Making commerce better for everyone is a challenge we face on a daily basis. For our Production Engineering team, it means ensuring that our 600,000+ merchants have a reliable and scalable platform to support their business needs. We need to be able to support everything our merchants throw at us—including the influx of holiday traffic during Black Friday and Cyber Monday (BFCM). All of this needs to happen without an interruption in service. We’re proud to say that the effort we put in to deploying, scaling, and launching new projects on a daily basis gives our merchants access to a platform with 99.98% uptime.
Black Friday Cyber Monday 2018
To put the impact of this into perspective, Black Friday and Cyber Monday is what we refer to as our World Cup. Each year, our merchants push the boundaries of our platform to handle more traffic and more sales.
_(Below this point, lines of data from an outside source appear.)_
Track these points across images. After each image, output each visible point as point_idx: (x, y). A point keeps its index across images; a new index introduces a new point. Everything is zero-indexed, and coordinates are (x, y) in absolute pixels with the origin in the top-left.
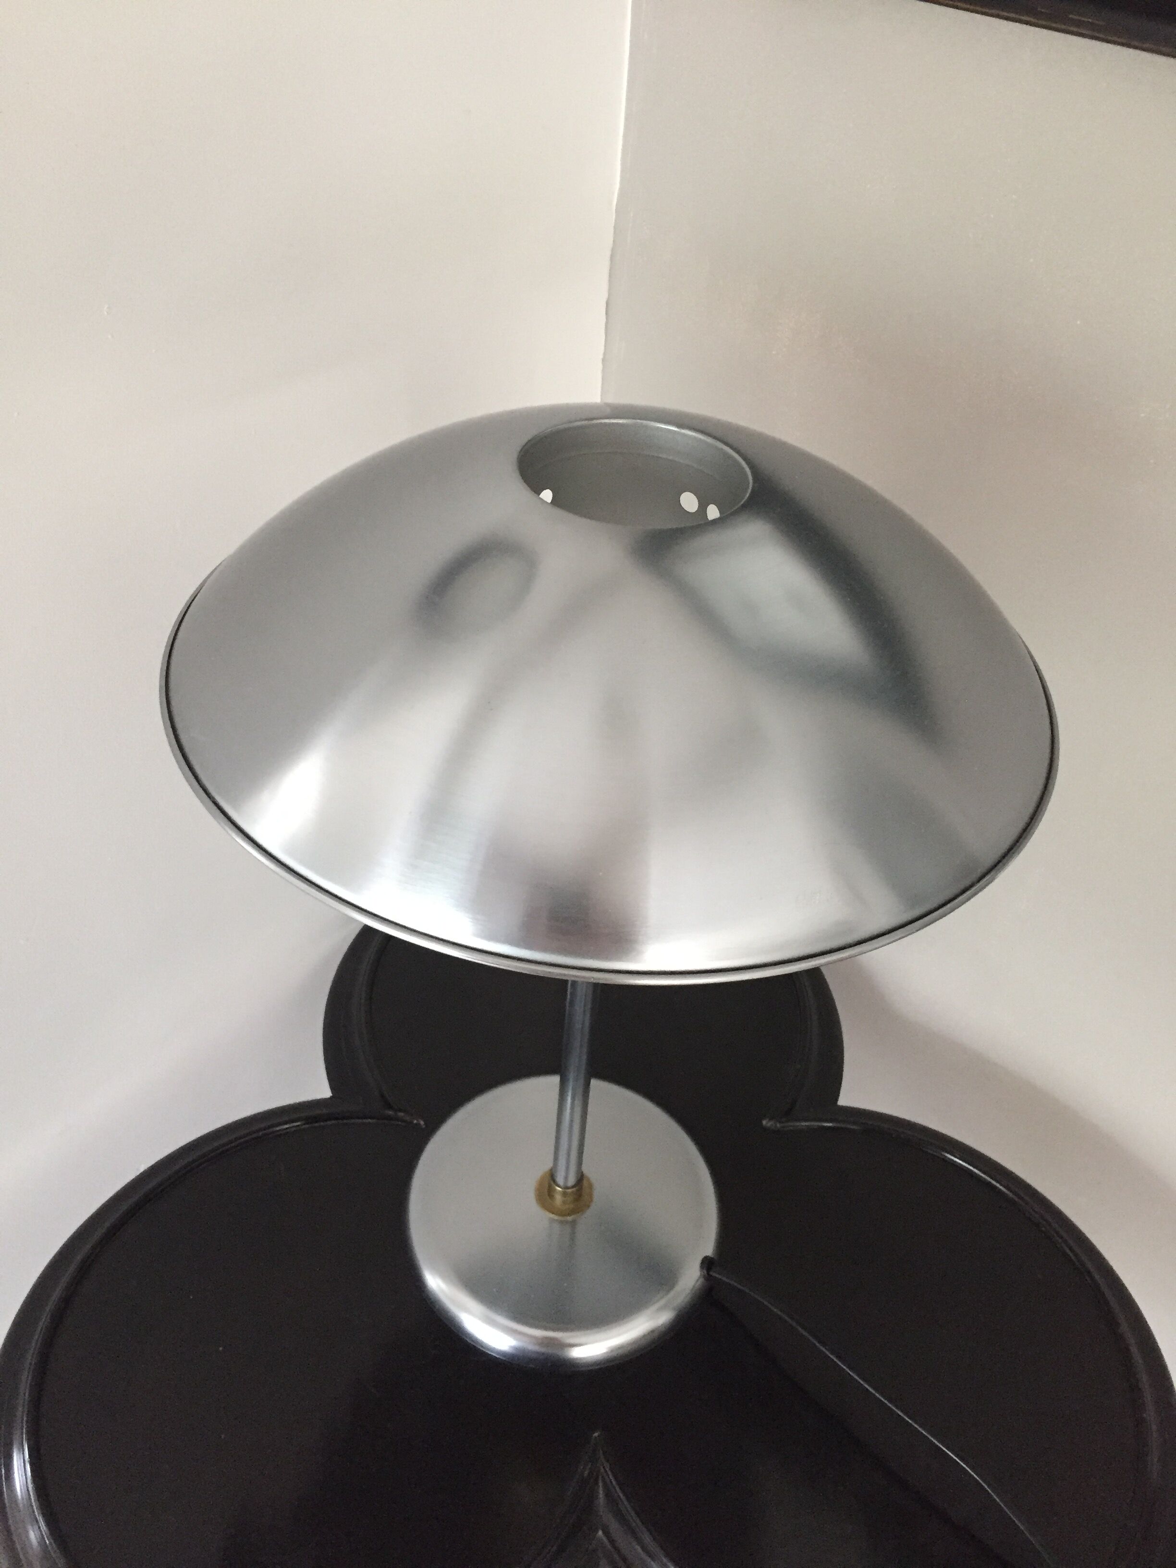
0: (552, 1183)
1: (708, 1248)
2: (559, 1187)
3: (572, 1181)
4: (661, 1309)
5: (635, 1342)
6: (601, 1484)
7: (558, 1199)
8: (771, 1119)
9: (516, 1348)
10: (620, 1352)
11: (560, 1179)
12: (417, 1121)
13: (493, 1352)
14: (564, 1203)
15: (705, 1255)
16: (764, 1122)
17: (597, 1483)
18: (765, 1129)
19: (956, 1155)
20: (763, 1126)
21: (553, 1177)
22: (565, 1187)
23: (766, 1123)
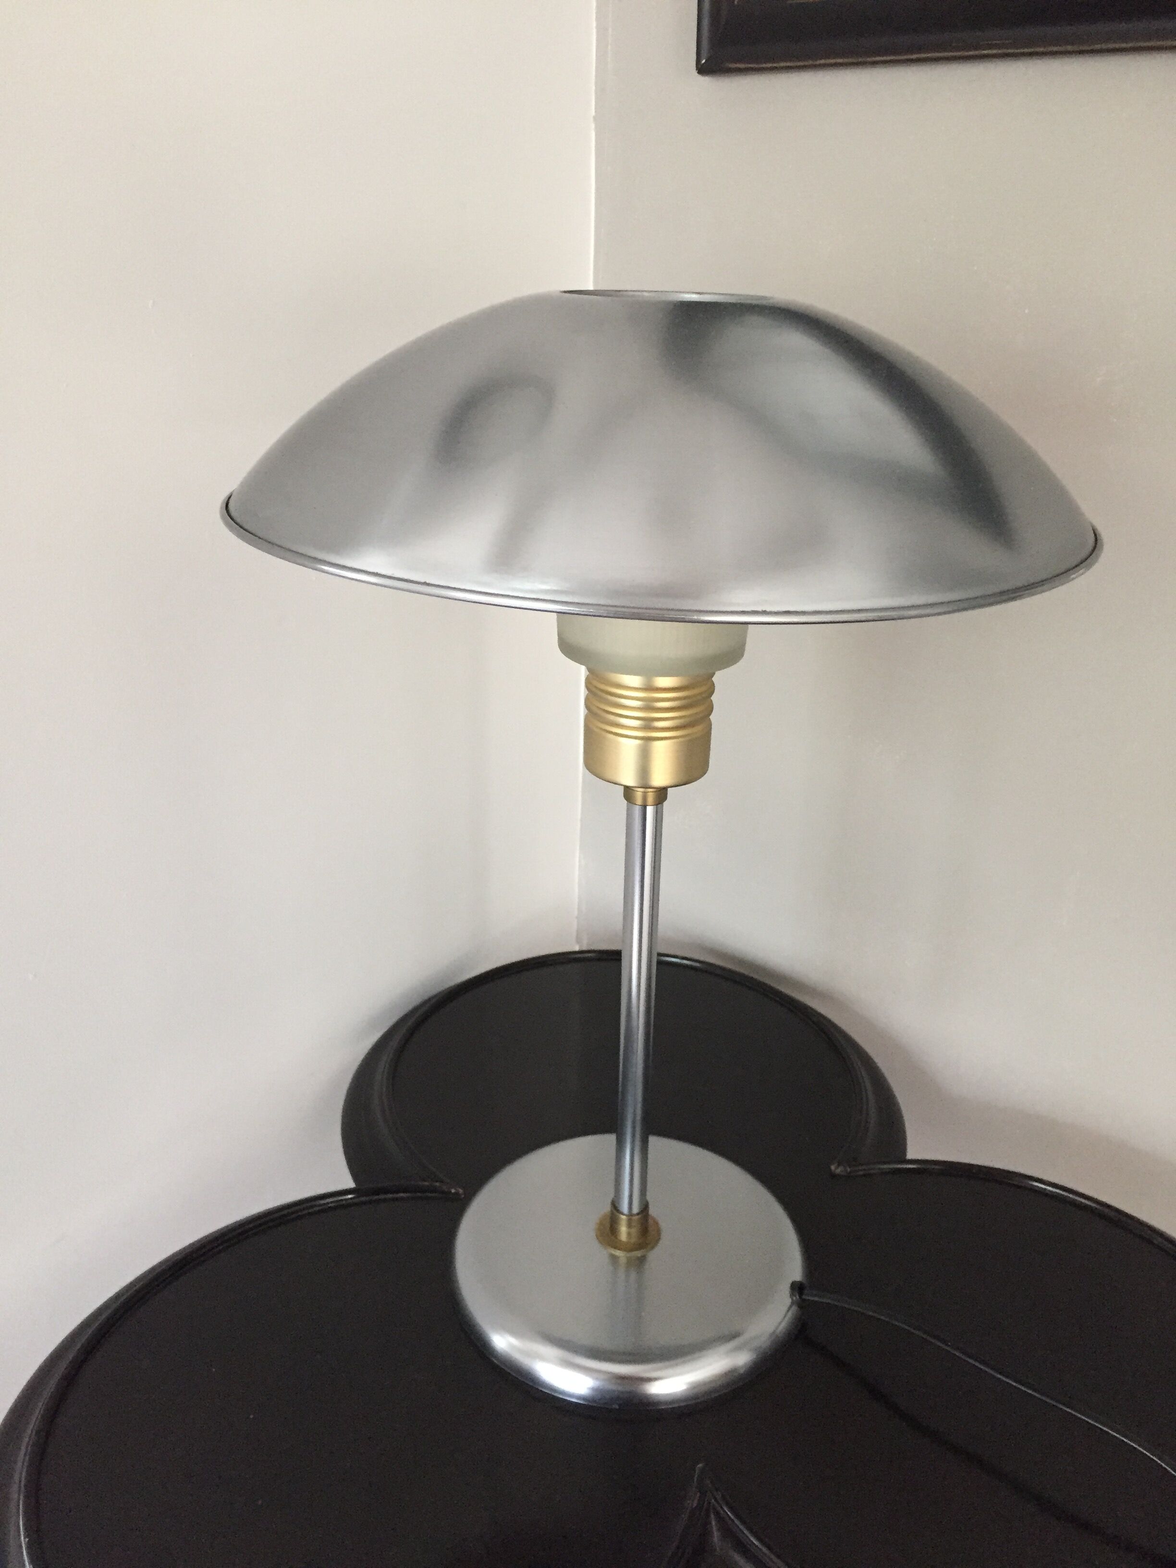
0: (615, 1211)
1: (796, 1273)
2: (622, 1214)
3: (635, 1210)
6: (712, 1516)
7: (623, 1230)
8: (839, 1166)
11: (625, 1208)
12: (455, 1189)
14: (629, 1234)
15: (793, 1280)
16: (833, 1167)
17: (708, 1516)
18: (834, 1175)
20: (830, 1170)
21: (615, 1207)
22: (630, 1215)
23: (836, 1169)
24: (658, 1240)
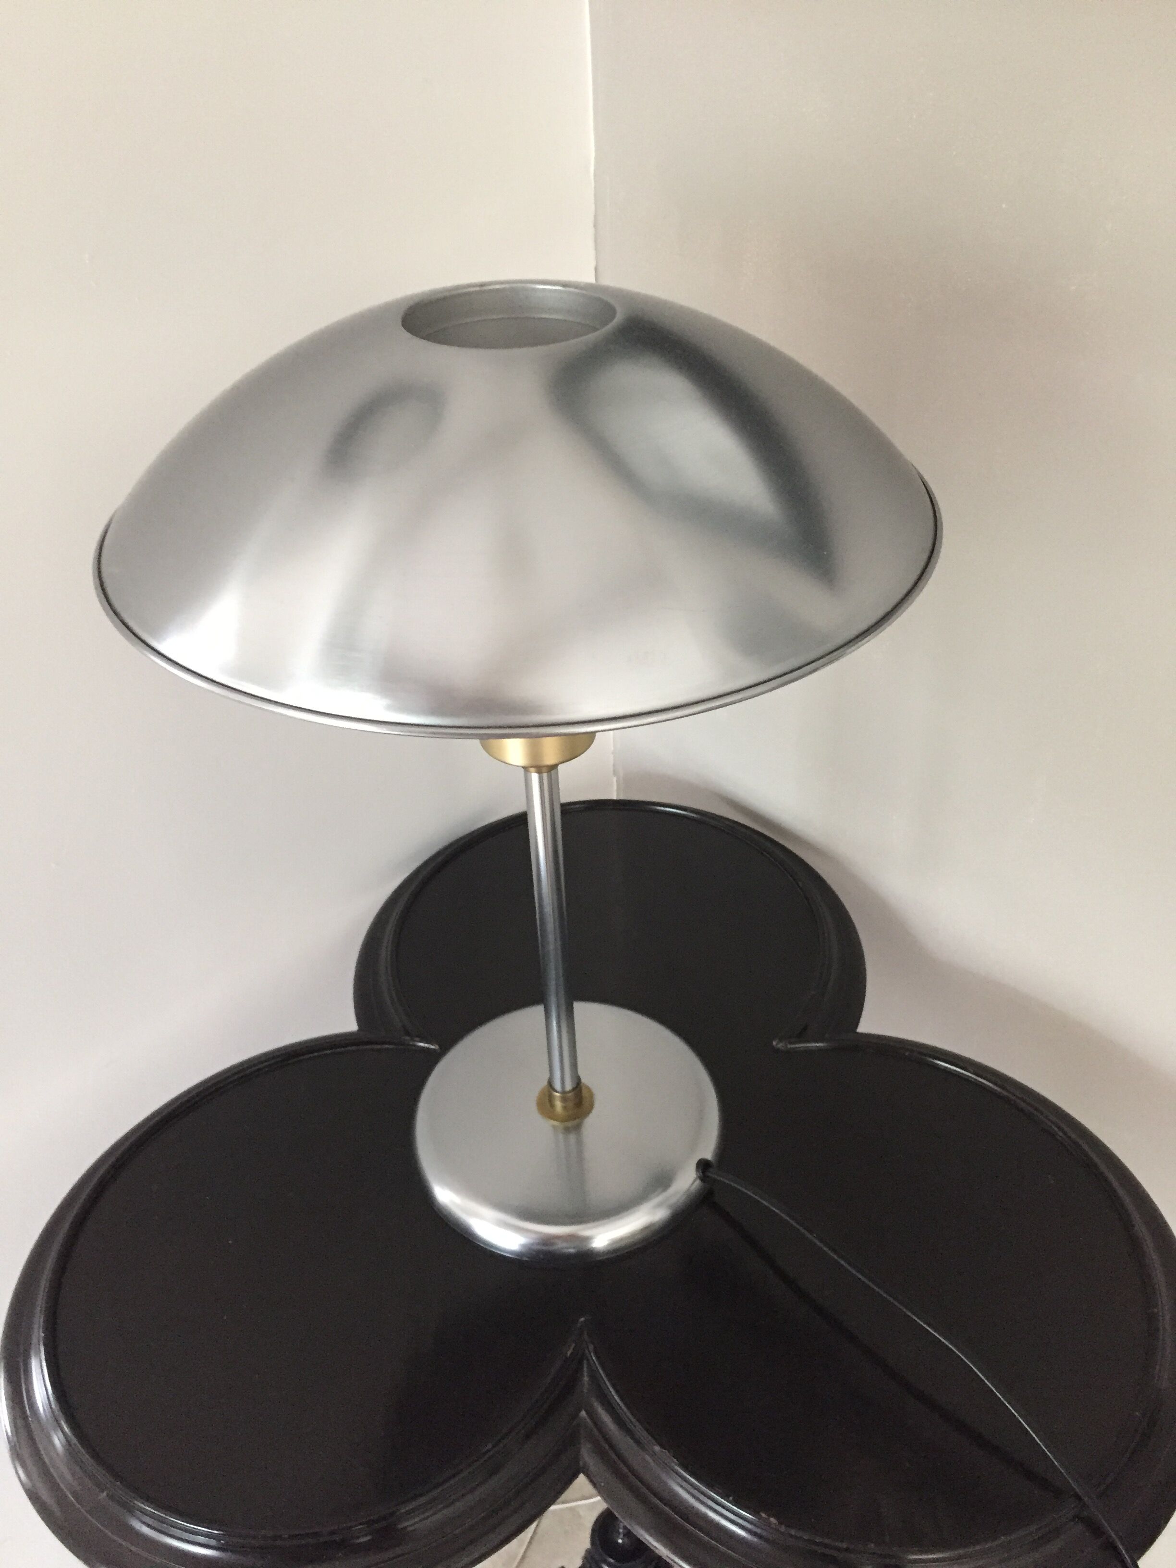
0: (551, 1090)
1: (708, 1152)
2: (556, 1092)
3: (569, 1087)
4: (659, 1205)
5: (633, 1235)
7: (559, 1105)
8: (781, 1040)
9: (524, 1246)
10: (623, 1244)
11: (558, 1085)
13: (501, 1252)
14: (565, 1108)
15: (700, 1158)
16: (774, 1043)
18: (777, 1051)
19: (970, 1069)
20: (773, 1047)
21: (550, 1084)
22: (564, 1092)
23: (777, 1044)
24: (591, 1106)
This year alone, merchants sold over $1.5 billion USD in sales throughout the holiday weekend.
What people may not realize is that Shopify is made up of many different internal services and interaction points with third-party providers, like payment gateways and shipping carriers. The performance and reliability of each of this dependencies can potentially affect our merchants and buyers in different ways. That’s why our Production Engineering teams preparations for BFCM run the entire gamut.
To increase the chances of success on BFCM Production Engineering run “game days” on our systems and their dependencies. Game days are a form of fault injection where we test our assumptions about the system by degrading its dependencies under controlled conditions. For example, we’ll introduce artificial latency into the code paths that interact with shipping providers to ensure that the system continues working and doing something reasonable. That could be, for instance, falling back to another third party or hard-coded defaults if a third party dependency were to become slow for any reason, or verifying that a particular service responds as expected to a problem with their main datastore.
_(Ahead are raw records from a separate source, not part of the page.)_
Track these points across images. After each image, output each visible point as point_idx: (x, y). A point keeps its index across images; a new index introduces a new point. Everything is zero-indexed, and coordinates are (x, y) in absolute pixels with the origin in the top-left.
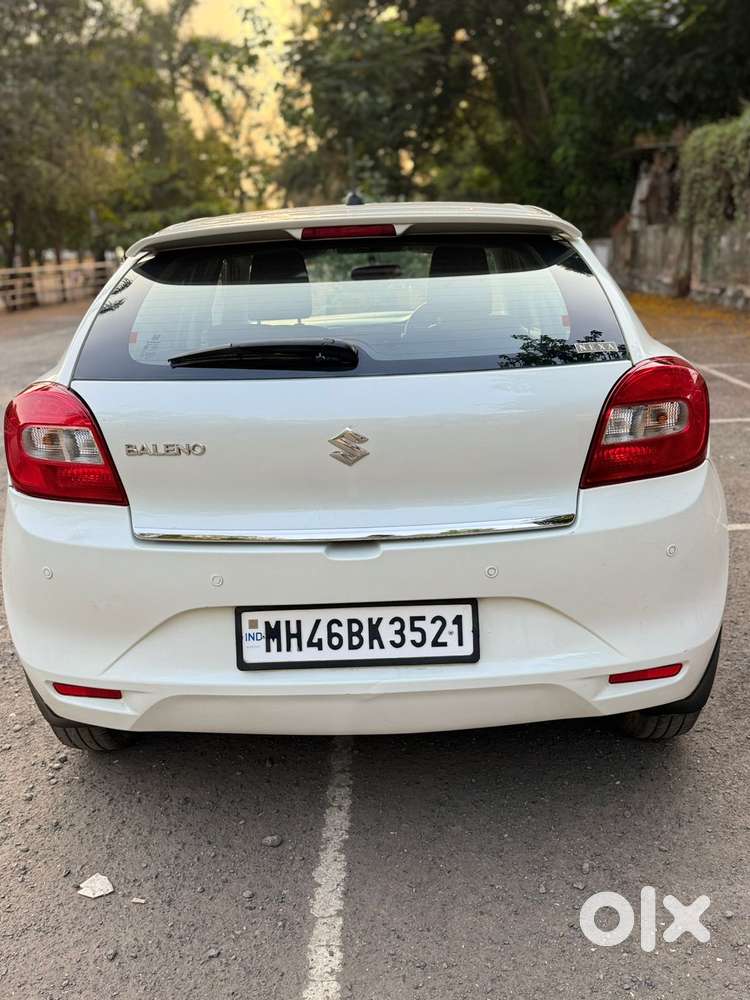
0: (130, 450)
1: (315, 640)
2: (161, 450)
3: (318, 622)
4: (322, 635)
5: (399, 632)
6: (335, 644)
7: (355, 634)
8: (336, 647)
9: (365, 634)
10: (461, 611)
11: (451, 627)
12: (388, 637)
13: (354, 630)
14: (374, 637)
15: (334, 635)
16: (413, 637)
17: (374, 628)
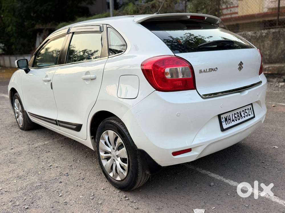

Besides fault injection work, Production Engineering also run load testing exercises where volumes similar to what we expect during BFCM are created synthetically and sent to the different applications to ensure that the system and its components behave well under the onslaught of requests they’ll serve on BFCM.
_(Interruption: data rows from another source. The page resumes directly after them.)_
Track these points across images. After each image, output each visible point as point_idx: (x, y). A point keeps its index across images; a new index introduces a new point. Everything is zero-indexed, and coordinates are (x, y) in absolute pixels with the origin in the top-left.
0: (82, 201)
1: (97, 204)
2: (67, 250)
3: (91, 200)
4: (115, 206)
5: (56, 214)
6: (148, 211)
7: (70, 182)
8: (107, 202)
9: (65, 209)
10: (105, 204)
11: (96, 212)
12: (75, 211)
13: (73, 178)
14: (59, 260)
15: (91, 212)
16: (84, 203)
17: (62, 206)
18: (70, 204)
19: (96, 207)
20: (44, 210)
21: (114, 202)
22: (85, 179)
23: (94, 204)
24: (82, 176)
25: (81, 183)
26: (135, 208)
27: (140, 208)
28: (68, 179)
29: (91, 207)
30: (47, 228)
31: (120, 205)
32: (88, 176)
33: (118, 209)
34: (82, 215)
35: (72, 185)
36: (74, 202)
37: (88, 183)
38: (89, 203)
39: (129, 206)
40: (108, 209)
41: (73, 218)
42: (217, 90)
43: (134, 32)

At Shopify, we pride ourselves on continuous and fast deploys to deliver features and fixes as fast as we can; however, the rate of change on a system increases the probability of issues that can affect our users. During the ramp-up period for BFCM, we manage the normal cadence of the company by establishing both a feature freeze and a code freeze. The feature freeze starts several weeks before BFCM and means no meaningful changes to user-facing features are deployed to prevent changes on merchant’s workflows. At that point in the year, changes, even improvements can have an unacceptable learning curve for merchants that are diligently getting ready for the big event.
A few days before BFCM and during the event an actual code freeze is in effect, means that only critical fixes can be deployed and everything else must remain in stasis. The idea is to reduce the possibility of introducing bugs and unexpected system interactions that could cause the service to be compromised during the peak days of the holiday season.
Did all of our preparations work out? With BFCM in the rearview mirror, we can say, yes. This BFCM weekend was a record breaker for Shopify. We saw nearly 11,000 orders created per minute and around 100,000 requests per second being served for extended periods during the weekend. All and all, most system metrics followed a pattern of 1.8 times what they were in 2017.
The somewhat unsurprising conclusion is that running towards the risk by injecting faults, load testing, and role-playing possible disaster scenarios pays off. Also, reliability goes beyond your “own” system most complex platforms these days have to deal with third parties to provide the best service possible. We have learned to trust our partners but also understand that any system can have downtime and in the end, Shopify is responsible to our merchants and buyers.